(I don't see this discussion in the HCE threads so far, though if I've missed it, my apologies - please point me to it!)
So, here's scenario A:
I have 8 cards in hand, and pass the turn (forgetting to discard a card). During your turn, in combat, you realize I have too many cards, and call a judge.Scenario A is a very straightforward GRV, and we apply the partial fix: I discard a card immediately. Simple.
Scenario B:
I have 8 cards in hand, and pass the turn (forgetting to discard a card). You take your full turn, and pass it back to me. I draw a card for my turn, going up to 9 cards in hand. At this point, you notice I have too many cards, and call a judge.Scenario B is the same as scenario A, except that an additional card was legally added to the hand before the error was corrected. It might look like this is the same GRV as before, with the same partial fix (and before HCE existed, it would be). But this situation seems to fall within the philosophy of HCE: I shouldn't be able to discard the new card I drew, but the opponent (and judge) have no way to achieve that with publicly-available information…this looks like exactly the sort of thing that HCE should cover.

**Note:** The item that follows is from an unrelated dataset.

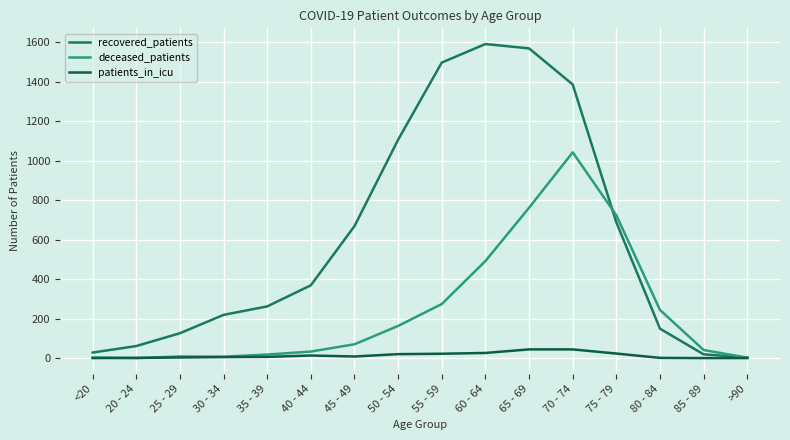

What is the average value of the recovered_patients series?

609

The other reason why I think we can't just say “it's the same GRV as it was before” is because, as we know, we go through the GPE infractions top-down - it can't be GRV if it's covered by a preceding, more specific infraction (as Dan Collins so succinctly
put it, “it's only GRV if it isn't HCE”).
This seems strange to me, because the point of error itself is the same, in both cases. This leaves us with the conclusion that…the
infraction is different, depending on unrelated actions that happened after the infraction? In other words, even though the root cause is identical, the infraction varies.
One way to cut that knot is to just call it a GRV, like we would have before, but I don't see what - philosophically - leads us to that point, other than “well, that's the way it was handled before.” It also contradicts our top-down understanding of identifying GPE infractions, as mentioned above.
Am I missing something that resolves confusion more cleanly? Is it problematic at all that this could become an HCE by virtue of what's happened since the point of error?